__EXERCISE PROMPT__
Among the lines below, return each one that contains the word "речь".
** Opening RECORDS PROVIDED block **
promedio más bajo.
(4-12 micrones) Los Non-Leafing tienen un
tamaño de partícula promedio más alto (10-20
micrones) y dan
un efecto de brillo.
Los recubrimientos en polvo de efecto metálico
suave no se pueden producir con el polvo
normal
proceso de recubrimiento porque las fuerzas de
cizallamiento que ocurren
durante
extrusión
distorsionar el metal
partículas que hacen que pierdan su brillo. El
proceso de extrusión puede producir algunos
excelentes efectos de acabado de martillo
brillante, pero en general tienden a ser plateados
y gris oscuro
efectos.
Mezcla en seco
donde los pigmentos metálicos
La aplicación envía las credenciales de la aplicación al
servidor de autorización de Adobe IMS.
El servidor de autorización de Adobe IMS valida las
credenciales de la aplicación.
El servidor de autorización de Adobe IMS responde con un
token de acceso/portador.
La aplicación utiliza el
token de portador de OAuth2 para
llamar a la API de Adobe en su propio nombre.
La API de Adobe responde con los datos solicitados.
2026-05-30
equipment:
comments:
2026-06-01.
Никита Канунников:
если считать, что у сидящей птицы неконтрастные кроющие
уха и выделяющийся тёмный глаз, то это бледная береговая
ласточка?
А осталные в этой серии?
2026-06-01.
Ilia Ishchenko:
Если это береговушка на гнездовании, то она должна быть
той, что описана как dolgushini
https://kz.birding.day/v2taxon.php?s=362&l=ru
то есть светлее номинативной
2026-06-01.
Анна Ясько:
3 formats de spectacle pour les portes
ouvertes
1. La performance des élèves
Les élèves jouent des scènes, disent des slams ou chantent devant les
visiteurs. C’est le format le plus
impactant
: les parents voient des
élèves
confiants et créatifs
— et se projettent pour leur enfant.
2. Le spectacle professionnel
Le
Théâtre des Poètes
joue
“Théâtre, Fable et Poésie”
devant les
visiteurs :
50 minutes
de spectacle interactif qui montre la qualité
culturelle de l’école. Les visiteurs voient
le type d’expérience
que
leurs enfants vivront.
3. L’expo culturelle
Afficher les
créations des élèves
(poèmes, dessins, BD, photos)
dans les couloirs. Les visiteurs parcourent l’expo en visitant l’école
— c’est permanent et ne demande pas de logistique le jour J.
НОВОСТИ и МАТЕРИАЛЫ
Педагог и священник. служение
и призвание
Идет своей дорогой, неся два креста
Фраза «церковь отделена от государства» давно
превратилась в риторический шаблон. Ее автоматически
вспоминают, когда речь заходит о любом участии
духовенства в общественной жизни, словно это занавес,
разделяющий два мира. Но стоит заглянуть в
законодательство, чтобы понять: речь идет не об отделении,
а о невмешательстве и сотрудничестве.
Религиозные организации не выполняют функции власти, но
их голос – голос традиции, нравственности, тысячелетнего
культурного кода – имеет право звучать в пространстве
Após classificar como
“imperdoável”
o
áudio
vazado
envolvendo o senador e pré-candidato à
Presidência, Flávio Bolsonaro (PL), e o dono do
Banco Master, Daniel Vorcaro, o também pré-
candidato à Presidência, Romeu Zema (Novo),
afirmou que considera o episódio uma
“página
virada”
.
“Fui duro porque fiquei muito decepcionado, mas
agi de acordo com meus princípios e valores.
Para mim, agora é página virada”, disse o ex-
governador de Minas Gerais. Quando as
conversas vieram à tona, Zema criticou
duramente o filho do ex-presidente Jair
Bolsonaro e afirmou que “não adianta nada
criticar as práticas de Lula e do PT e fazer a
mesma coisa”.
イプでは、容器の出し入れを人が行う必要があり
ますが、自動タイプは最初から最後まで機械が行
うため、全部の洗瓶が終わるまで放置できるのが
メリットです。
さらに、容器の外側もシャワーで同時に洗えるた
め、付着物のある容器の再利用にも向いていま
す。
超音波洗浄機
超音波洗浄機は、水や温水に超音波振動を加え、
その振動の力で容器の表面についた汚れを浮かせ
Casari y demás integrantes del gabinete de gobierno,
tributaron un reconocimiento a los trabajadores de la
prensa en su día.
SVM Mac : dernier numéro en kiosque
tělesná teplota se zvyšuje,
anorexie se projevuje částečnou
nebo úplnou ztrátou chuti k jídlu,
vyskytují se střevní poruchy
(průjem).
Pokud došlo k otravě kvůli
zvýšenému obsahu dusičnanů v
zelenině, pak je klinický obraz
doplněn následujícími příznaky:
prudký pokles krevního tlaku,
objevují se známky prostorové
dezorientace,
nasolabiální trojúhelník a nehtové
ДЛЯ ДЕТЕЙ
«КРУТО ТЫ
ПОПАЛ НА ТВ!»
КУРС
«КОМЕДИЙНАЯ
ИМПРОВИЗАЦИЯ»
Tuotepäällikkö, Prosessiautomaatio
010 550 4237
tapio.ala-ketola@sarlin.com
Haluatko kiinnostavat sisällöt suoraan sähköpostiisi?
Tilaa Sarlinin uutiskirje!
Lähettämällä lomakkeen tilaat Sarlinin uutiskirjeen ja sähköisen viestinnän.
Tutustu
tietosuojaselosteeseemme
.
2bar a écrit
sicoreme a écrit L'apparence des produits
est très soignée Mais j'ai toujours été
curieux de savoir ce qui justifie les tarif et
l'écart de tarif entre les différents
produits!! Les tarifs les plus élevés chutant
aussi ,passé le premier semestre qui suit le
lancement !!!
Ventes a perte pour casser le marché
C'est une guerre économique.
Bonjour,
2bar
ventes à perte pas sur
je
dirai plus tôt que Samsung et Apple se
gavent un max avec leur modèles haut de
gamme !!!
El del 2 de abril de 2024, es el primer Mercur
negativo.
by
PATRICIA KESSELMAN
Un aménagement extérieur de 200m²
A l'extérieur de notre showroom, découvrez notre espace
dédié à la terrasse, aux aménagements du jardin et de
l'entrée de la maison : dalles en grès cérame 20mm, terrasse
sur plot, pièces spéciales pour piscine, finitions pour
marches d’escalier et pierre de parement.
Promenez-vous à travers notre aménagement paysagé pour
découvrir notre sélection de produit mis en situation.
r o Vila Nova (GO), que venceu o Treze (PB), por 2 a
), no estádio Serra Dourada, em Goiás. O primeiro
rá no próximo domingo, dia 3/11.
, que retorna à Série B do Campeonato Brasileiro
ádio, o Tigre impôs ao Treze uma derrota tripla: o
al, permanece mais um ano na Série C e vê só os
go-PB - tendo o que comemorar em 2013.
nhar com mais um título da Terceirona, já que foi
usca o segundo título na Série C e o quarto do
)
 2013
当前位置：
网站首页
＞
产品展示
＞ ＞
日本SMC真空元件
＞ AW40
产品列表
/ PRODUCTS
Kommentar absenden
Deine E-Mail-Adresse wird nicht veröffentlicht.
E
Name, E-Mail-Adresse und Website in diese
** Closing RECORDS PROVIDED block **
__ANSWER SPACE__
вспоминают, когда речь заходит о любом участии
законодательство, чтобы понять: речь идет не об отделении,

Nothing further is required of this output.